Ein Browsertrick erhöht in Schleswig-Holstein die Chance auf einen Impftermin – Ministerium findet das in Ordnung

Kiel. Einen Termin im Impfzentrum zu bekommen ist nicht einfach. Kein Wunder, dass da manche zu technischen Tricksereien greifen, wie aktuell in Schleswig-Holstein – und das ist in gewissem Rahmen sogar erlaubt, bestätigt ein Gesundheitsministeriumssprecher des Landes den „Kieler Nachrichten“ (KN).

Demnach sei es in Ordnung, wenn Impfwillige auf dem Portal www.impfen-sh.de ihre Erfolgsaussichten auf einen Termin erhöhen, indem sie die Webseite in einem privaten Browserfenster öffnen, dort dann beliebig viele Tabs öffnen – und für jedes Fenster eine weitere Nummer in der Warteschlange bekommen. Wie die KN berichten, funktioniere das tatsächlich nur, wenn man „privates Surfen“ aktiviert habe.

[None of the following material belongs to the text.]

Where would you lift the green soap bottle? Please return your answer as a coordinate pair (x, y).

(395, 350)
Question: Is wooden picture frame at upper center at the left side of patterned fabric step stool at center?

Ebenfalls hilfreich sei es demzufolge, sich an mehreren Rechnern oder in mehreren Browserfenstern anzumelden, um seine Chancen auf einen Termin zu erhöhen. „Das steht jedem offen“, so der Sprecher zu den KN. Der Ministeriumssprecher sagt aber auch, dass die Warteschlange nicht der Reihenfolge nach abgearbeitet werde, sondern mithilfe eines Zufallsgenerators. Wer aber mehrere Nummern in der Warteschleife hat, hat also auch höhere Chancen, ausgewählt zu werden.

Was allerdings nicht erlaubt sei, seien Verfahren, die in die technische Struktur der Terminvergabe eingreifen, kommerziell angelegt sind und das Angebot an kostenfreien Terminen verknappen.